### PROBLEM DETAILS
Convert the material below into a two-column CSV with the headers instruction and output, giving one row per block: the block's text in the first column and its answer in the second. Put each field in double quotes, replace line breaks with spaces, and leave out the pictures.

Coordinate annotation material
* * * * * * * * *

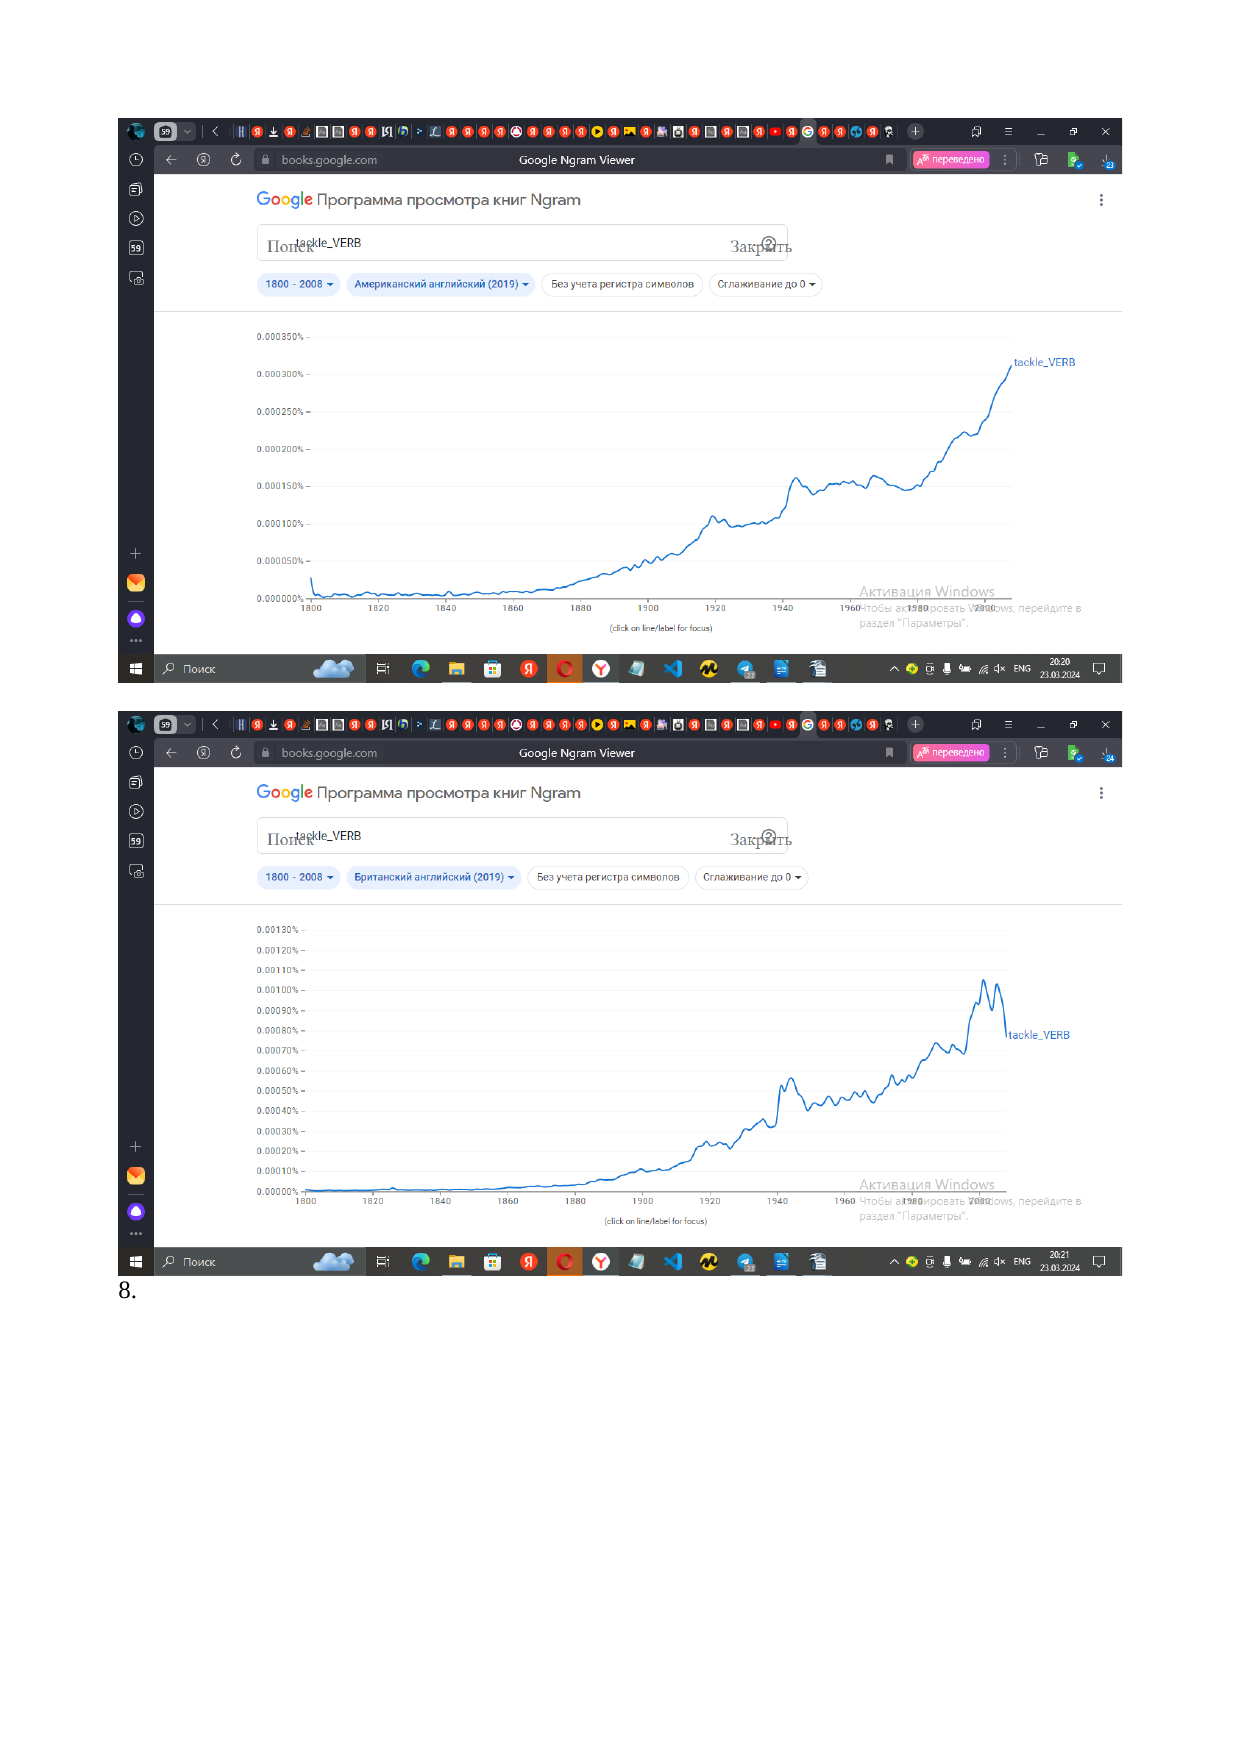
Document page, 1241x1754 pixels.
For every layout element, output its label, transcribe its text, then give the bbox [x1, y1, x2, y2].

text 8. [118, 1276, 1122, 1304]
picture [118, 711, 1123, 1276]
picture [118, 118, 1123, 683]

* * * * * * * * *

### REPLY
instruction,output
"Document page, 1241x1754 pixels. For every layout element, output its label, transcribe its text, then give the bbox [x1, y1, x2, y2].","text 8. [118, 1276, 1122, 1304] picture [118, 711, 1123, 1276] picture [118, 118, 1123, 683]"